Case in point, Facebook’s mission statement is: “to give people the power to build community and to bring the world closer together.” That sounds great, except that it hasn’t. Instead, in the Twitter, Instagram, Facebook, and TikTok world, people have become more divided, isolated, and less able to have meaningful dialog, conflict, or relationships than ever.
All you have to do is look at the world around us, and you can see it. No one seems happy. People are polarized and angry at one another. Activism is fracturing people into increasingly smaller and smaller victim classes. Law and order is eroding, and the fabric of our society is unraveling as we speak. We are no better in the Steve Jobs era than we were in the Pepsi era. Any person who is being objective can see this.

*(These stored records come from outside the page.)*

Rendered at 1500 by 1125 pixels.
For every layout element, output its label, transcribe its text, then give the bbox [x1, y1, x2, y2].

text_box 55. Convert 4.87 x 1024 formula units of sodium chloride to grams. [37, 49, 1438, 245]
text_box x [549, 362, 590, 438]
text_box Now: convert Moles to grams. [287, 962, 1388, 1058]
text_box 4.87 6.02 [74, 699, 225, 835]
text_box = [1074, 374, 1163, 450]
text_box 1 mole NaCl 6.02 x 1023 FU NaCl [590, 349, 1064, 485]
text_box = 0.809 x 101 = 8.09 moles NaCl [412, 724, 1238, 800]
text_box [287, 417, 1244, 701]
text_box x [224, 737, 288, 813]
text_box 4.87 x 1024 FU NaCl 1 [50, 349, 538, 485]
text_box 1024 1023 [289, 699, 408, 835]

With that, it is time for a new pitch.
If you want to change the world, limit investing in the limited and maximize your investment in the infinite. How do we do that? First, invest in a faithful church. Invest in a community that believes the Gospel and preaches it as their lives depend on it. Invest in a church that understands the disease of sin and liberally offers Christ as the only cure. Invest in a church that does not bend its knee to the world and woke culture but stands on God’s eternal and immutable truth!
How can you invest in this? I offer you three ways and one reminder.
Invest Your Time
One of the best ways to change the world is to get married, have lots of children, raise them up in the fear and admonition of the Lord, and teach them to invest their time in a local and faithful church. To fight to be there when the doors open and to value participation in the community. To help that church accomplish its mission. Listen intently to the sermon and walk away chewing on the truth of the Gospel throughout the week.
It involves teaching them to be present and active in the community and to give their lives for the very thing Jesus died for; His bride. It also involves teaching them how to go to work to the glory of God, how not to place their hope in their career, and how to build Jesus’ Kingdom through God-glorifying labor in their vocation (1 Cor. 10:31).